🤖 AI Summary
Chain-of-thought (CoT) reasoning in large language models often generates verbose outputs, causing explosive growth in KV cache size and severely degrading inference efficiency. Existing training-free compression methods struggle to balance cache reduction with reasoning accuracy—particularly failing in CoT scenarios. This paper introduces the first training-free, redundancy-aware KV cache compression method tailored for reasoning models. We propose a dynamic KV selection algorithm that jointly leverages attention similarity and token-level semantic redundancy, integrated into a plug-and-play cache pruning framework. Experiments demonstrate that retaining only 10% of the original KV cache fully restores baseline performance (100% accuracy), reduces memory usage by 90%, and improves throughput by 6.6×. On mathematical reasoning tasks, using merely 16% of the cache achieves 105% of full-cache accuracy—outperforming all prior baselines across metrics.
📝 Abstract
Reasoning models have demonstrated impressive performance in self-reflection and chain-of-thought reasoning. However, they often produce excessively long outputs, leading to prohibitively large key-value (KV) caches during inference. While chain-of-thought inference significantly improves performance on complex reasoning tasks, it can also lead to reasoning failures when deployed with existing KV cache compression approaches.
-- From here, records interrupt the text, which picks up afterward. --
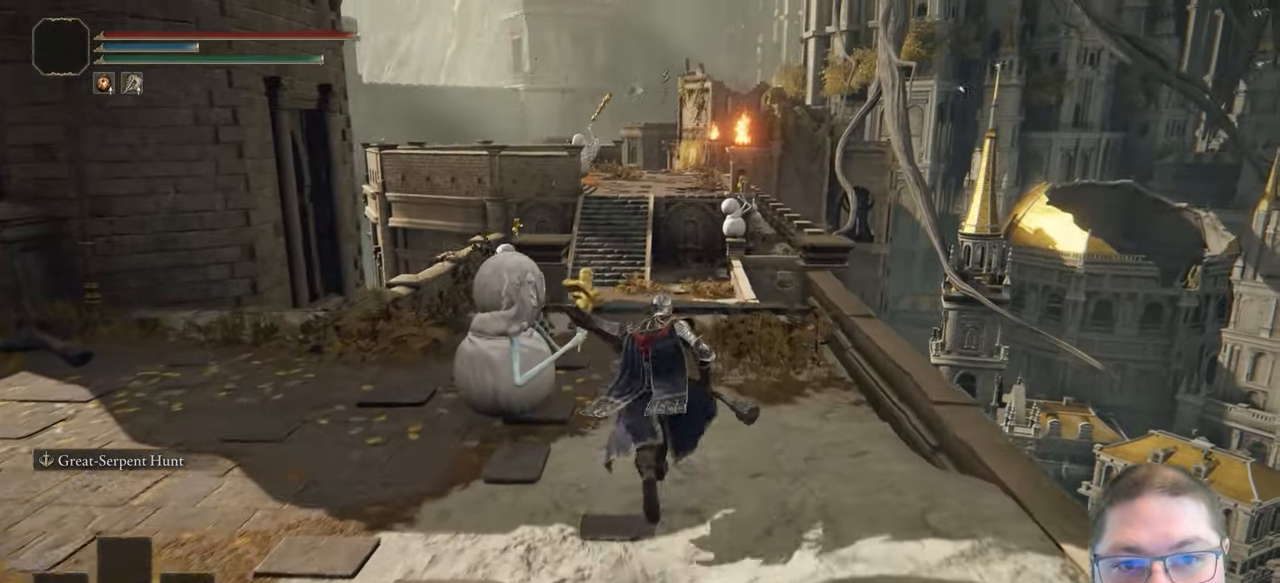
{"dt_ms": 500, "buttons": ["B"], "left_stick": "up", "right_stick": "center", "events": []}
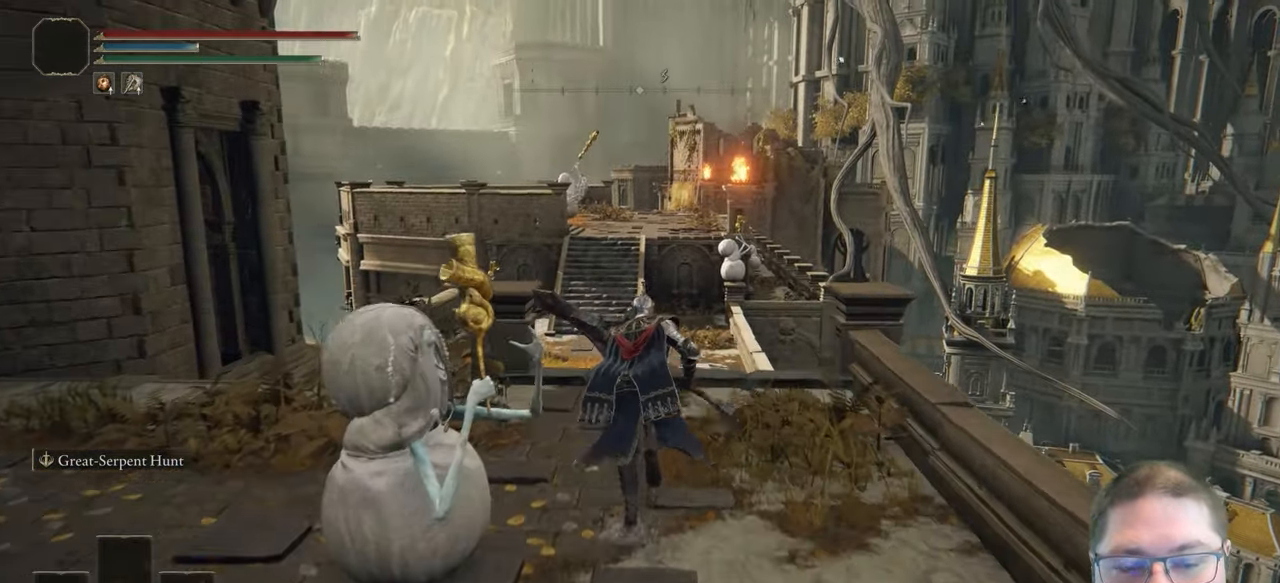
{"dt_ms": 500, "buttons": ["B"], "left_stick": "up", "right_stick": "center", "events": []}
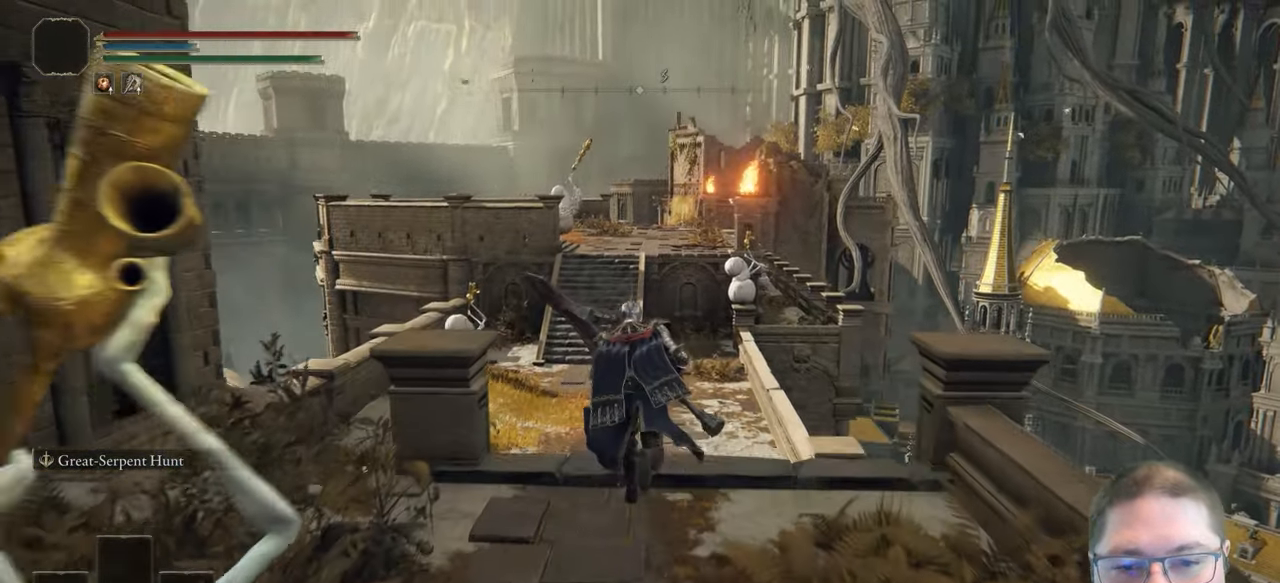
{"dt_ms": 500, "buttons": ["B"], "left_stick": "up", "right_stick": "center", "events": []}
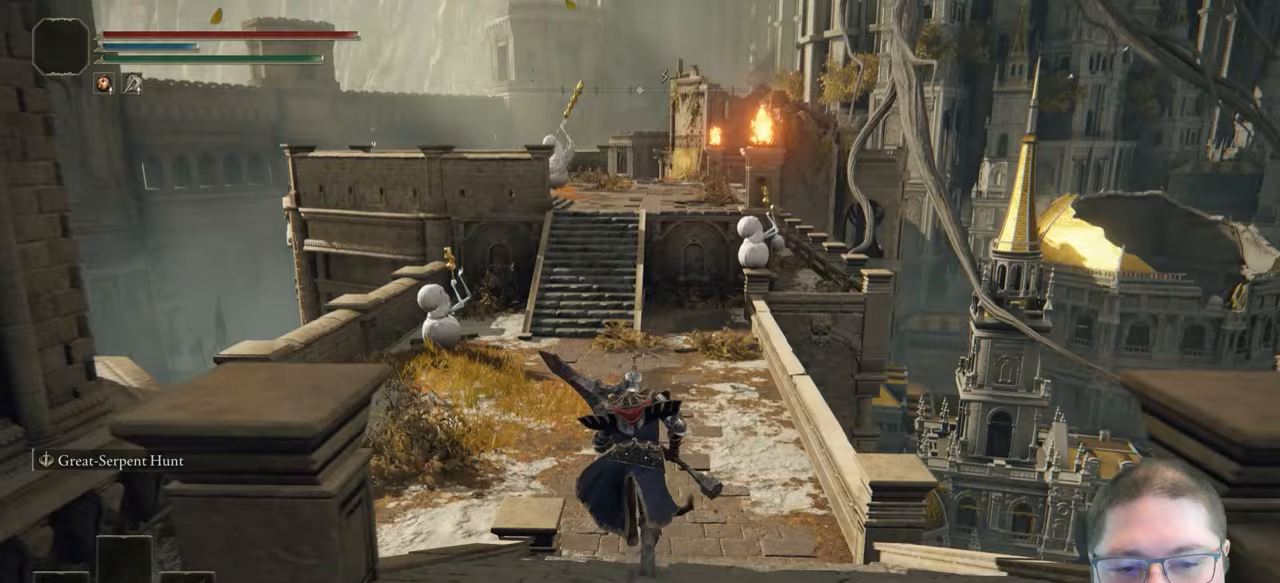
{"dt_ms": 500, "buttons": ["B"], "left_stick": "up", "right_stick": "center", "events": []}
To address this, we propose Redundancy-aware KV Cache Compression for Reasoning models (R-KV), a novel method specifically targeting redundant tokens in reasoning models. Our method preserves nearly 100% of the full KV cache performance using only 10% of the KV cache, substantially outperforming existing KV cache baselines, which reach only 60% of the performance. Remarkably, R-KV even achieves 105% of full KV cache performance with 16% of the KV cache. This KV-cache reduction also leads to a 90% memory saving and a 6.6X throughput over standard chain-of-thought reasoning inference. Experimental results show that R-KV consistently outperforms existing KV cache compression baselines across two mathematical reasoning datasets.